■ EXCERPT PROVIDED
|---|
Thinking Fast and Slow - by Daniel Kahneman



my notes:

System 1: operates automatically and quickly, with little or no effort and no sense of voluntary control

System 2: allocates attention to the effortful mental activities that demand it, including complex computations. Agency, choice and concentration.

One further limitation of System 1 is that it cannot be turned off. If you are shown a word on the screen in a language you know, you will read it - unless your attention is totally focused elsewhere.

There is only one thing you can do: you must learn to mistrust your impressions.

Anything that occupies your working memory reduces your ability to think.

System 2 is the only one that can follow rules, compare objects on several attributes, and make deliberate choices between options. The automatic system 1 does not have these capabilities.

People who are cognitively busy are also more likely to make selfish choices, use sexist language, and make superficial judgements in social situations.

Too much concern about how well one is doing in a task sometimes disrupts performance by loading short term memory with pointless anxious thoughts.

Many people are overconfident, prone to place too much faith in their intuitions. They apparently find cognitive effort at least mildly unpleasant and avoid it as much as possible.

The notion that we have limited access to the workings of our minds is difficult to accept because it is alien to our experience, but it is true: you know far less about yourself than you feel you do.

If you care about being thought credible and intelligent, do not use complex language where simpler language will do.

We know that it is system 1 because you were not aware of the choice or of the possibility of another interpretation.
|---|
■ TASK LIST
1: In the notes on Thinking Fast and Slow, reproduce word for word the passage that begins with the words containing "One further limitation" and ends with "ability to think.".
2: What further limitation of System 1 do the notes on Thinking Fast and Slow mention?
3: Write the next part of the notes on Thinking Fast and Slow, picking up after their final sentence.

■ Stored data entries
|---|
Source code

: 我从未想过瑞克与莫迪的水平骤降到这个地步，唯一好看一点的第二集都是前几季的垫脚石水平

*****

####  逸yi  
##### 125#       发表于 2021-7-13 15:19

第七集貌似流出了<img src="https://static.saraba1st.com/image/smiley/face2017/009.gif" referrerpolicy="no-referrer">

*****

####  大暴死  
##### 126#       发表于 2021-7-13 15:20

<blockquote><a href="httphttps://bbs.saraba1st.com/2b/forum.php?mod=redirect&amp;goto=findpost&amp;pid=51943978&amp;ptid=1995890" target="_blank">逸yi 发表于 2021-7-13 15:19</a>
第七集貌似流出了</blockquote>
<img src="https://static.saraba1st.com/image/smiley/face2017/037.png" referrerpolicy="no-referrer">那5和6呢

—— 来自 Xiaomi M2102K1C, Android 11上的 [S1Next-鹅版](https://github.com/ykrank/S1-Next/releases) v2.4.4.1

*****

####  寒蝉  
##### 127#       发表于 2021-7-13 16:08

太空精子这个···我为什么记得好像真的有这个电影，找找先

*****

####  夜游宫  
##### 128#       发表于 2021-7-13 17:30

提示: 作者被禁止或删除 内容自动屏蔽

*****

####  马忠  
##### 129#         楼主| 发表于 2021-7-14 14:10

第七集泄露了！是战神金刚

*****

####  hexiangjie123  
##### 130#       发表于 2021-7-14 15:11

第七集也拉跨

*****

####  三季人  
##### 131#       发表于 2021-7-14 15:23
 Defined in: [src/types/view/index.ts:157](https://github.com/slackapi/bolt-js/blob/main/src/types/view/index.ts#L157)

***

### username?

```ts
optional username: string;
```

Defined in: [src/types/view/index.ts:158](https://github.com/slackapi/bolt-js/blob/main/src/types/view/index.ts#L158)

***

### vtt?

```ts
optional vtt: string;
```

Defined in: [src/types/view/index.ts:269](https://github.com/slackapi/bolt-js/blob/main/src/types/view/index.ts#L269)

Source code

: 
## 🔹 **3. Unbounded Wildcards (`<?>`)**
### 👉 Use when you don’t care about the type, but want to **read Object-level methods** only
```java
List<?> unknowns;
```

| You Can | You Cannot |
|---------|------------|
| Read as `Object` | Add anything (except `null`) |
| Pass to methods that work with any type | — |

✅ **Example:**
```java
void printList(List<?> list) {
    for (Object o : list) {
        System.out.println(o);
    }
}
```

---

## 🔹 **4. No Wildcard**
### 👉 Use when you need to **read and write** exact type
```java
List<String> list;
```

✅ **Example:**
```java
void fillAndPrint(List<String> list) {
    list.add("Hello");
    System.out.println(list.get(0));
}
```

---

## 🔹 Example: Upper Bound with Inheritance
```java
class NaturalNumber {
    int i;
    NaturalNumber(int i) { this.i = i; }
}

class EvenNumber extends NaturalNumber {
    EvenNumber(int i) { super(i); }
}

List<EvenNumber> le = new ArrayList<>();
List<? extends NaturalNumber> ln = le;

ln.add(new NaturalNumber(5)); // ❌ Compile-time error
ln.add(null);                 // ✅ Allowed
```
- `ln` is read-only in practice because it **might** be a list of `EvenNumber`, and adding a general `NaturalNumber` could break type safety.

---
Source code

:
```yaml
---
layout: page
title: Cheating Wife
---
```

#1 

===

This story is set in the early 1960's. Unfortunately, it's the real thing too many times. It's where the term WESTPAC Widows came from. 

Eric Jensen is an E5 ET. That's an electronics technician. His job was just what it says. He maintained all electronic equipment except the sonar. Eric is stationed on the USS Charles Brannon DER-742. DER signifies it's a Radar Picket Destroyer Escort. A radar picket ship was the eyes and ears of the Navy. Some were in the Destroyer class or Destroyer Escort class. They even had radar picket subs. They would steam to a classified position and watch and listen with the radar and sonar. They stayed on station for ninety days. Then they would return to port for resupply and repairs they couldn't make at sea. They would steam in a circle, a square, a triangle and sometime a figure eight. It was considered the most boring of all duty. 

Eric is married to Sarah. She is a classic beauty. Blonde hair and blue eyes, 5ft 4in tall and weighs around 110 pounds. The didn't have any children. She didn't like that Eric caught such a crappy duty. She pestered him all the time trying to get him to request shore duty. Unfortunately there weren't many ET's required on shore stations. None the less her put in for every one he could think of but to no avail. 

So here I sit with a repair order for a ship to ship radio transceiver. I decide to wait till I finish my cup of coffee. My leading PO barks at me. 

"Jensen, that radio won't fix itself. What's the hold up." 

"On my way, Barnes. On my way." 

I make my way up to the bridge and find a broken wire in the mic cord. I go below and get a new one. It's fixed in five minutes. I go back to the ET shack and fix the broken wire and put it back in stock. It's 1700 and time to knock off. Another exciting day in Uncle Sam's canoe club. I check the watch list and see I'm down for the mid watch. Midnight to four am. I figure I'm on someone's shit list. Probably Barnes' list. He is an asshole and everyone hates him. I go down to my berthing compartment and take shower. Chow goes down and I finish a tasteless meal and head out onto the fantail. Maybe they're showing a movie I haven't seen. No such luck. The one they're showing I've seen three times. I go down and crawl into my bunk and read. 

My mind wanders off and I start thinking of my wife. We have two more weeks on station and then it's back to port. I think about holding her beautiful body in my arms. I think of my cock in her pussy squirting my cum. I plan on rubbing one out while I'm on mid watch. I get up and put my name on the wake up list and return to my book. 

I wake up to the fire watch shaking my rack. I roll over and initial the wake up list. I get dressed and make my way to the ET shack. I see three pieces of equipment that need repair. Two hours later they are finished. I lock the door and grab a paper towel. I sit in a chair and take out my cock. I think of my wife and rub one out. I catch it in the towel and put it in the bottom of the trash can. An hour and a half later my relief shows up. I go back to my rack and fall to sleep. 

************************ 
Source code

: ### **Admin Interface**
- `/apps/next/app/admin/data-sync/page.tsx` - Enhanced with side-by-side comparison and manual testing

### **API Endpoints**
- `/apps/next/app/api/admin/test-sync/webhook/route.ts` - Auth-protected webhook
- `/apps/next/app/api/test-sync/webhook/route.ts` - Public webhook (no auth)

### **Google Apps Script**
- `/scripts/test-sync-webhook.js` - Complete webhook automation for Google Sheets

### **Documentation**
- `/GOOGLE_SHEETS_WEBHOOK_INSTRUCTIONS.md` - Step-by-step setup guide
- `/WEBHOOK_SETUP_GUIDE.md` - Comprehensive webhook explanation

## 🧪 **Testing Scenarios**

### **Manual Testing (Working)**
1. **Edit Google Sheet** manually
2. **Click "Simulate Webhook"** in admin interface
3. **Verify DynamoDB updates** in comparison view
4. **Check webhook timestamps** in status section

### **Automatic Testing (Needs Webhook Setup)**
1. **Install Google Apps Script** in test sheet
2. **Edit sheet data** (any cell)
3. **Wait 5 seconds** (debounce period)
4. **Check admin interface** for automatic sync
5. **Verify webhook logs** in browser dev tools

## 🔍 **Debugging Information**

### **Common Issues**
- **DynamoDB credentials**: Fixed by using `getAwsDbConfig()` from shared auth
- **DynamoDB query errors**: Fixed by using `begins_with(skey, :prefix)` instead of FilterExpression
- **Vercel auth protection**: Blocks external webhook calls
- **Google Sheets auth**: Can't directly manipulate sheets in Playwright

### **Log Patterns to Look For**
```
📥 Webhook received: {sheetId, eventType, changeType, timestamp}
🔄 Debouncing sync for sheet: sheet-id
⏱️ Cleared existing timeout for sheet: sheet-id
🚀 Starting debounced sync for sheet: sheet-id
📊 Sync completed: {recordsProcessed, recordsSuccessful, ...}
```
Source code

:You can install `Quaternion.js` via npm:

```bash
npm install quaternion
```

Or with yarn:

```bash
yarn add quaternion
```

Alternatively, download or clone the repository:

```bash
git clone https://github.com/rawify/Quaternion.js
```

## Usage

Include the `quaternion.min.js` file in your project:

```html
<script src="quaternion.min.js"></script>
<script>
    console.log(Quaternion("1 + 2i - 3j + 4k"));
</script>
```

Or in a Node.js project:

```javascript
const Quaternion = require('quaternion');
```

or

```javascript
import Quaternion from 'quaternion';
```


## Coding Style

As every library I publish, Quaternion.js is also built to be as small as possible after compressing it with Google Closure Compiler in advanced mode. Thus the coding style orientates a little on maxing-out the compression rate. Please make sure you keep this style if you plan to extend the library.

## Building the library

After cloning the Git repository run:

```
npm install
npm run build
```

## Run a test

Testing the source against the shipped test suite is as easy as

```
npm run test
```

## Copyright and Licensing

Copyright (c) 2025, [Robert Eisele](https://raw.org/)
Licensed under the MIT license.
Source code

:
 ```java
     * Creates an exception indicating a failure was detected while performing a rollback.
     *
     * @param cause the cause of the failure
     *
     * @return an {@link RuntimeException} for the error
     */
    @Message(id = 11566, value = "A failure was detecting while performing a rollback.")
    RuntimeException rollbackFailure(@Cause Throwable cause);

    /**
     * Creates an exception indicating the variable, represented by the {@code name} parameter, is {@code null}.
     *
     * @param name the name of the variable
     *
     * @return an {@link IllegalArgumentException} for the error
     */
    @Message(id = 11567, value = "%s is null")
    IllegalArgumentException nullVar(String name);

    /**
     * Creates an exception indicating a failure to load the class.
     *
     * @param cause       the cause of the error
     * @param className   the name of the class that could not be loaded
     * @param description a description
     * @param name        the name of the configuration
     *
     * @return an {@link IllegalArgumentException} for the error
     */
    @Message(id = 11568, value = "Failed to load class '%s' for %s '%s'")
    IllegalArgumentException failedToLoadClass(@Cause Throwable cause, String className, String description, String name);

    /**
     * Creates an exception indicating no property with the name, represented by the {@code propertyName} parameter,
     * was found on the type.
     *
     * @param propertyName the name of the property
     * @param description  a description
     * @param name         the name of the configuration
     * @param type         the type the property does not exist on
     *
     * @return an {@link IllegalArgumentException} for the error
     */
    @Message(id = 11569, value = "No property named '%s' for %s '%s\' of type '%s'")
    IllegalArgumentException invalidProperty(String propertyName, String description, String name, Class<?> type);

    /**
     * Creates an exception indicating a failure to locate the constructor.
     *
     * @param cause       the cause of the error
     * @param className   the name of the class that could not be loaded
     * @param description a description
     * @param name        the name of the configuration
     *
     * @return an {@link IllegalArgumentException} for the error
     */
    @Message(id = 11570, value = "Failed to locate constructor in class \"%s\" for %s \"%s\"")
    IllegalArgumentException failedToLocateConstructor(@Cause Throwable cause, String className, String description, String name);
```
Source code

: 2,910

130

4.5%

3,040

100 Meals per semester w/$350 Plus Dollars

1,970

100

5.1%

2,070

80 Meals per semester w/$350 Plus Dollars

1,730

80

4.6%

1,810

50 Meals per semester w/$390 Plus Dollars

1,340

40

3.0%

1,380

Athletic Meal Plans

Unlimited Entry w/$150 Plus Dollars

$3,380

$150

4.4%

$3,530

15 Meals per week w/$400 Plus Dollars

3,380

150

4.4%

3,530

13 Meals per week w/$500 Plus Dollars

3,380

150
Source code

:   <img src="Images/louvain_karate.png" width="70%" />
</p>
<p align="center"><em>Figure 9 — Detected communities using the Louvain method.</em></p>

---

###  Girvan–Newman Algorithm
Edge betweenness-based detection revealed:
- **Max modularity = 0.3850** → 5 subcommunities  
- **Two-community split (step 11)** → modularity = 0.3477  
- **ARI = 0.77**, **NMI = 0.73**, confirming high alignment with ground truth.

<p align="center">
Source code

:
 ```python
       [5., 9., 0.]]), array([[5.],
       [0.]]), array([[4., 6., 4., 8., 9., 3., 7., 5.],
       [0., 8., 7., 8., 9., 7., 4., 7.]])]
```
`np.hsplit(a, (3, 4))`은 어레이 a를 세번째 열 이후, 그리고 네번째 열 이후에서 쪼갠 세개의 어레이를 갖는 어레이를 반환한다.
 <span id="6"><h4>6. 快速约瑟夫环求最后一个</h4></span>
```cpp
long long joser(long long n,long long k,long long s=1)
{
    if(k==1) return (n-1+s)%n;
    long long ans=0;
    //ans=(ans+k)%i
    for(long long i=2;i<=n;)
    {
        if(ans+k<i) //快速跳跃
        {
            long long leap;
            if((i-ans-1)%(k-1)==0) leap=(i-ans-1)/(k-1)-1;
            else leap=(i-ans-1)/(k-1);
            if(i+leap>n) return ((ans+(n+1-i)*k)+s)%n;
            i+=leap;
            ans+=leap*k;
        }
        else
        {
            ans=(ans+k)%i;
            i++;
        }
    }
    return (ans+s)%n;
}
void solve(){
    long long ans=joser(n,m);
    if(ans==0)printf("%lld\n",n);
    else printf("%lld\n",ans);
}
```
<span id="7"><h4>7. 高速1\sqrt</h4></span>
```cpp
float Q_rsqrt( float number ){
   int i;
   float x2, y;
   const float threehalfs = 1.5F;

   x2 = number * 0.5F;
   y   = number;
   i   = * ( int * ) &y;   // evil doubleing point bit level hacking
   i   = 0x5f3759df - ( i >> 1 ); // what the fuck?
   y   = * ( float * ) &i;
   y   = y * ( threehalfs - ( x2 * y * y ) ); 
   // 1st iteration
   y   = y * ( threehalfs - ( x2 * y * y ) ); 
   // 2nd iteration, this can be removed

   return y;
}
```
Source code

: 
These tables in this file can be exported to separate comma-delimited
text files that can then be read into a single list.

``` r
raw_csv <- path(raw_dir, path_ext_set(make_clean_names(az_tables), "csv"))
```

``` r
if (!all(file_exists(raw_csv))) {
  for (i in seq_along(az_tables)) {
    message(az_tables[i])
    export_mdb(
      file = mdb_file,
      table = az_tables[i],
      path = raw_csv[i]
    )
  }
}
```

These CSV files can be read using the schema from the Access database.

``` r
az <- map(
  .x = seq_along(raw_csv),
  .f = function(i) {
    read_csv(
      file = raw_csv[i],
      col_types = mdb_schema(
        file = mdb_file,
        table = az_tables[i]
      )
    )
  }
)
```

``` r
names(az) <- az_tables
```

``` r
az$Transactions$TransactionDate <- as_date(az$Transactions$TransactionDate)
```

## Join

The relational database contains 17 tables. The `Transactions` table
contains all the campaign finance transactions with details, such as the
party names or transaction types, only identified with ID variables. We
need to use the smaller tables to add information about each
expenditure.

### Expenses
|---|
■ ANSWERS BY TASK
1:
One further limitation of System 1 is that it cannot be turned off. If you are shown a word on the screen in a language you know, you will read it - unless your attention is totally focused elsewhere.

There is only one thing you can do: you must learn to mistrust your impressions.

Anything that occupies your working memory reduces your ability to think.

2: System 1 cannot be turned off.

3:
System 1 bets on an answer, and the bets are guided by experience. The rules of the betting are intelligent: recent events and the current context have the most weight in determining an interpretation.

System 1 does not keep track of alternatives that it rejects, or even of the fact that there were alternatives. 

The standard practice of open discussion gives too much weight to the opinions of those who speak early and assertively, causing others to line up behind them.

System 1 excels at constructing the best possible story that incorporates ideas currently activated but it does not allow for information it does not have.

The normal state of your mind is that you have intuitive feelings and opinions about almost everything that comes your way.

Whether you state them or not, you often have answers to questions that you do not completely understand, relying on evidence that you can neither explain nor defend.

I call the operation of answering one question in place of another substitution.

A judgement that is based on substitution will inevitably be biased in predictable ways.

Our predilection for causal thinking exposes us to serious mistakes in evaluating the randomness of truly random events.

If you follow your intuition, you will more often than not err by misclassifying a random event as systematic. We are far too willing to reject the belief that much of what we see in life is random.

The anchoring effect occurs when people consider a particular value for an unknown quantity before estimating that quantity. The estimates stay close to the number that people considered - hence the image of an anchor.

You are always aware of the anchor and even pay attention to it, but you do not know how it guides and constrains your thinking, because you cannot imagine how you would have thought if the anchor had been different. 

You should assume that any number that is on the table has had an anchoring effect on you, and if the stakes are high you should mobilize yourself to combat the effect.

Maintaining one’s vigilance against biases is a chore - but the chance to avoid a costly mistake is sometimes worth the effort.

You will occasionally do more than your share, but it is useful to know that you are likely to have that feeling even when each member of the team feels the same way.

The proof that you truly understand a pattern of behavior is that you know how to reverse it.

System 2 can reset the expectations of System 1 on the fly, so that an event that would normally be surprising is now almost normal.

Be warned: your intuitions will deliver predictions that are too extreme and you will be inclined to put far too much faith in them.

Once you adopt a new view of the world, you immediately lose much of your ability to recall what you used to believe before your mind changed.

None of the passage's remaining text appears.